Durante a notificação, um morador, o pedreiro Manoel Braga dos Santos, de 48 anos, faleceu. Segundo relatos de moradores e familiares, ele ficou muito nervoso com a notícia e, logo após receber a notificação, seguiu em direção a uma bica de água para se refrescar, mas, no caminho, caiu e morreu. No local, em contato com moradores, Carlão obteve informações que indicam uso de força desproporcional e desnecessária da Polícia Militar durante a ação no local. “Eram aproximadamente doze veículos da PM e muitos policiais com armas de grosso calibre.
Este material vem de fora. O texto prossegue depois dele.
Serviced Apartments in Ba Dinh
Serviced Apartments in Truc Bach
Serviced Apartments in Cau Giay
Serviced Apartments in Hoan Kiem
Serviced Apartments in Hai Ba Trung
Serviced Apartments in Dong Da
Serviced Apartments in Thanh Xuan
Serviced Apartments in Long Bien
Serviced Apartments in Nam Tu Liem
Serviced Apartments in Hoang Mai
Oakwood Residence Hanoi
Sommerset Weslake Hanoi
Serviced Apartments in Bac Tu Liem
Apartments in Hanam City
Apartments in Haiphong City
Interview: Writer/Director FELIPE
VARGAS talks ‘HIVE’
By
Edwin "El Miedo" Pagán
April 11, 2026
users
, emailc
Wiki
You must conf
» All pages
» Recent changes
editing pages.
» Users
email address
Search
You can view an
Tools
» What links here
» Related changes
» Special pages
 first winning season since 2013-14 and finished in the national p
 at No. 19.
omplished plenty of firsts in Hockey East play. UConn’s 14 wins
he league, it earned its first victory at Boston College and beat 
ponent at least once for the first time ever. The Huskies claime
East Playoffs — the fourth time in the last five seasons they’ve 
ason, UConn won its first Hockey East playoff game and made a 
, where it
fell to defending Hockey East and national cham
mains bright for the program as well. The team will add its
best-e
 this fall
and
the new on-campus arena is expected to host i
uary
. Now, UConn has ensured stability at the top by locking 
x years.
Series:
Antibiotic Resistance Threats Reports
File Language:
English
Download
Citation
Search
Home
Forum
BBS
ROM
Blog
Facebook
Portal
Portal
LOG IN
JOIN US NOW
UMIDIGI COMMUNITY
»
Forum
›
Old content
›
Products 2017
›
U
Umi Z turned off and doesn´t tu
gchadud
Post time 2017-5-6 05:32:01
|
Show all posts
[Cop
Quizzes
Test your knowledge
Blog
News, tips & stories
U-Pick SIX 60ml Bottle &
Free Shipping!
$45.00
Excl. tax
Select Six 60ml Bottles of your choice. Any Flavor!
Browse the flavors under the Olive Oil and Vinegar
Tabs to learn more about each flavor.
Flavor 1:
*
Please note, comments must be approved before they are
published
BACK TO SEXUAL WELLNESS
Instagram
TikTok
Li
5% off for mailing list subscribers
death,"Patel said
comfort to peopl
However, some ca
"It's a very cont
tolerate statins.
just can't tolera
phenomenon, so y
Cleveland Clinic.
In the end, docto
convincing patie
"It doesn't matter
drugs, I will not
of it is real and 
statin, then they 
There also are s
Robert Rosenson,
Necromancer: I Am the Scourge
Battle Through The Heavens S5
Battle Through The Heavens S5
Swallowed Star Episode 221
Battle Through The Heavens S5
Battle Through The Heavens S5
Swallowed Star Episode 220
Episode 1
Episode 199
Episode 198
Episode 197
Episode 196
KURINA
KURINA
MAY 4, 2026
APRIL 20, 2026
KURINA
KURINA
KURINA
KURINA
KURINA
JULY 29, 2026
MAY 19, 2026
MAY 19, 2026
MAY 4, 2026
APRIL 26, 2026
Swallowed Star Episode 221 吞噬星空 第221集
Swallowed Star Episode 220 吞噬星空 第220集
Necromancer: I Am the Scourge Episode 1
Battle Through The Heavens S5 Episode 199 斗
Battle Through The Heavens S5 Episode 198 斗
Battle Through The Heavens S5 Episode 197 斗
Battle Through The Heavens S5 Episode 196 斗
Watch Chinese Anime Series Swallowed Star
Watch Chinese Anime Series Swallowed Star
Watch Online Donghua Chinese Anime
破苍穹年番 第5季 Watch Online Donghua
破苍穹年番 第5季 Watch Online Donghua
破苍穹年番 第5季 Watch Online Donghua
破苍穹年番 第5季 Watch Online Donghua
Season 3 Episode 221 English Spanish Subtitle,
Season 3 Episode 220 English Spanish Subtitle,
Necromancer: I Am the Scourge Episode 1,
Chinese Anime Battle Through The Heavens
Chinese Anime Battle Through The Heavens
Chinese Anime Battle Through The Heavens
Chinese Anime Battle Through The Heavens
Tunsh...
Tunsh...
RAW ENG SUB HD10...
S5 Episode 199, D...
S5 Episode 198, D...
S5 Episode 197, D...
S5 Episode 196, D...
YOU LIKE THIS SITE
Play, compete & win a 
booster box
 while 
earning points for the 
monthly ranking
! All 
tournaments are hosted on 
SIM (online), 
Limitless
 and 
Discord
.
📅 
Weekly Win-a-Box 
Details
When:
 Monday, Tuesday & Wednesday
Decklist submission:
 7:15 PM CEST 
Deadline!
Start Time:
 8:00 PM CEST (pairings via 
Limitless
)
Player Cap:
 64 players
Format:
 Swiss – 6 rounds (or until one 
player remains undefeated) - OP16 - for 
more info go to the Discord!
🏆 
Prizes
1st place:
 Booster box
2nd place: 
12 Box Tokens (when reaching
Também soubemos que um morador que tentou registrar a situação com câmera foi reprimido”, contou o vereador.
Entre as ações adotadas pelo mandato do vereador Carlão, em apoio às famílias da ocupação estão: o encaminhamento de familiares do senhor Manoel à Defensoria Pública do Estado, com objetivo de obter representação gratuita em possível ação judicial contra o governo do estado, com objetivo de responsabilizá-lo pela morte; pedido à Comissão de Direitos Humanos da Câmara Municipal (da qual ele faz parte) para convidar o comandante da Polícia Militar de Campinas a prestar esclarecimentos sobre a forma de abordagem durante a notificação, considerada inadequada, assim como em outras duas situações ocorridas nas últimas semanas (em condomínio no DIC, dia 10, e no Jardim Itatinga, dia 21); ofício à Corregedoria da PM para apurar possível conduta inadequada de policiais nas situações mencionadas; e contato com a Secretaria de Patrimônio da União (SPU), responsável direta pela área ocupada, via deputado federal Renato Simões (PT), para que se posicione no processo judicial.
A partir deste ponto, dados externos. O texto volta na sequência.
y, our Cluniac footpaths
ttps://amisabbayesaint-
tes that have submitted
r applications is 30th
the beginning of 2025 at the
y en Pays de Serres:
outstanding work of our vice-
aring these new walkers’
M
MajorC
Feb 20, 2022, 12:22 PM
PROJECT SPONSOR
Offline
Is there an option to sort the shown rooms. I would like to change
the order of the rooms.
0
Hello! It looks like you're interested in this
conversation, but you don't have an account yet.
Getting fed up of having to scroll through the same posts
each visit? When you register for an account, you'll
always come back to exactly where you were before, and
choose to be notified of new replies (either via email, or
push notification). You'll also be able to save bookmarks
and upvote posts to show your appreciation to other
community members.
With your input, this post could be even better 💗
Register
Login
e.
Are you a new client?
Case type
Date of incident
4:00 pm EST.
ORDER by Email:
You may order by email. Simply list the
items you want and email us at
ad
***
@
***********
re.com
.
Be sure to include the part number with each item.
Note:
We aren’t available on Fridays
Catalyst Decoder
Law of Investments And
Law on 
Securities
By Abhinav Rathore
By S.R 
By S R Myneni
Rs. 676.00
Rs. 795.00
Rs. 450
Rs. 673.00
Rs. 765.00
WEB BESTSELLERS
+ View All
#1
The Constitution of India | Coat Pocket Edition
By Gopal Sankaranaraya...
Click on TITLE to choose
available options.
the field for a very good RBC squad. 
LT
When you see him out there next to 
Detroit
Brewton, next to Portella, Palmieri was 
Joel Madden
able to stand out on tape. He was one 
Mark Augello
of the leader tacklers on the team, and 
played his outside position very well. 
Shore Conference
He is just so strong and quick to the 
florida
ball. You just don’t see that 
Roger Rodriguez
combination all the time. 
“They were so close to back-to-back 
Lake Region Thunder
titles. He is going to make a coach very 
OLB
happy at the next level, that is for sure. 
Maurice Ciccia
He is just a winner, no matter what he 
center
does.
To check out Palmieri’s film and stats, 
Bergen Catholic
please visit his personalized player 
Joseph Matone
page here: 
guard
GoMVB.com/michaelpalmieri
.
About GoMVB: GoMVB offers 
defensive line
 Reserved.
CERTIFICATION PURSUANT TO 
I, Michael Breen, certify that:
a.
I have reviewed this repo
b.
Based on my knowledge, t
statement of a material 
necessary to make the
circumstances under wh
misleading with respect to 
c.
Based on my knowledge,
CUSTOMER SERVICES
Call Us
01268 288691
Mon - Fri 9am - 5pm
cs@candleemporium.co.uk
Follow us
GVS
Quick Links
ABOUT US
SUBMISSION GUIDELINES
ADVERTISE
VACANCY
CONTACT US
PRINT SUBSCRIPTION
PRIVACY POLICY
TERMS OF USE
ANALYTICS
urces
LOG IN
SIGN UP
“Acreditamos que a família do senhor Manoel possa se enquadra em lei estadual, de autoria de Simões, que dispõe sobre o auxílio às vítimas de violência (Lei estadual nº 10.354/1999)”, explicou Carlão. “A área da ocupação Joana Dar’c e outras da União em Campinas estão em negociação na SPU para que sejam destinadas a projetos de habitação de interesse social. Temos um grupo de trabalho que se reúne periodicamente, sendo que em uma destas reuniões participou um representante da Prefeitura”, disse o vereador.
Ação Prefeitura
Para requerer a liminar, a Prefeitura argumenta o “perfil violento” e o “número de invasores” e ainda que a ocupação seria uma “grave ameaça aos padrões de desenvolvimento urbano e ambiental da região”; “que a área invadida é imprópria ao uso habitacional e sem infraestrutura básica (água, luz, rede de esgoto)”; que vários moradores da região têm reclamado dos graves transtornos ocorridos no entorno (condições sanitárias e uso de drogas)”, etc.. Moradores da ocupação negam qualquer atividade ilegal na área.
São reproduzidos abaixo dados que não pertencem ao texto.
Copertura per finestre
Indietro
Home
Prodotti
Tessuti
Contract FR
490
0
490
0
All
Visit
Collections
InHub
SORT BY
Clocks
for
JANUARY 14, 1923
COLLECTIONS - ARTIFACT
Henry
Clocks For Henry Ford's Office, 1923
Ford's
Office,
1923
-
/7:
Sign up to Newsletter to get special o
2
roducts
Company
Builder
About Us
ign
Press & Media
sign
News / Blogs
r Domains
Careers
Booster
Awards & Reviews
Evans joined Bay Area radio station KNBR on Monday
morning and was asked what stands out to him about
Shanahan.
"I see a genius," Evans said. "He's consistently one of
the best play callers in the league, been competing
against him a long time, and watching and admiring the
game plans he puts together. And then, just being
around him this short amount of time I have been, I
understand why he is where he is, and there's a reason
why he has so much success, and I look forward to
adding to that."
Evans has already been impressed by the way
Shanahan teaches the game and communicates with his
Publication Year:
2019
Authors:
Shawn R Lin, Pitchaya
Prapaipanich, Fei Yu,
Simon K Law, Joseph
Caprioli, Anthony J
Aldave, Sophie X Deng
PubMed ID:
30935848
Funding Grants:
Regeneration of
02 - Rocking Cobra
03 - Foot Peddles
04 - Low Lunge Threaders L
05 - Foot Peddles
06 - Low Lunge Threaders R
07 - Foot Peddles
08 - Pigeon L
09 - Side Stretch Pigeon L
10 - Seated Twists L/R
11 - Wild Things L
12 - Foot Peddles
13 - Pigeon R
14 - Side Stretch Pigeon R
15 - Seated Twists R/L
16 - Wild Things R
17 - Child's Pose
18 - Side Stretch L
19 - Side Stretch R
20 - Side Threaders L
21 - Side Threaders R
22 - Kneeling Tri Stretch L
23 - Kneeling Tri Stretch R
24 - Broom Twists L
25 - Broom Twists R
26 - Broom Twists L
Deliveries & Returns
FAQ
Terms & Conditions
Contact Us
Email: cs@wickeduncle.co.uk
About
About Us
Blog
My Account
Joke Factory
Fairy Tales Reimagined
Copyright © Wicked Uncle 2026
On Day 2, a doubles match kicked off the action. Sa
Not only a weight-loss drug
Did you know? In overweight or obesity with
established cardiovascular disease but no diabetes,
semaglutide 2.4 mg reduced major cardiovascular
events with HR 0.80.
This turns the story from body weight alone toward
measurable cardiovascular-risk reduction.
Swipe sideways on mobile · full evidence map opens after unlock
Na avaliação de Carlão, o que caracteriza “violência é a maneira como a atual administração municipal tem lidado com o problema de falta de moradia na cidade, criando uma brigada anti-invasão ao mesmo tempo em que prevê um valor de investimentos muito baixo para habitação (R$ 347 milhões em 4 anos, conforme a proposta de Plano Plurianual enviada à Câmara para 2014-2017), o que daria conta somente de ⅓ da demanda”. Segundo veiculado pela imprensa no início do ano, o déficit habitacional em Campinas estimado pela Secretaria de Habitação da cidade é de 50 mil unidades.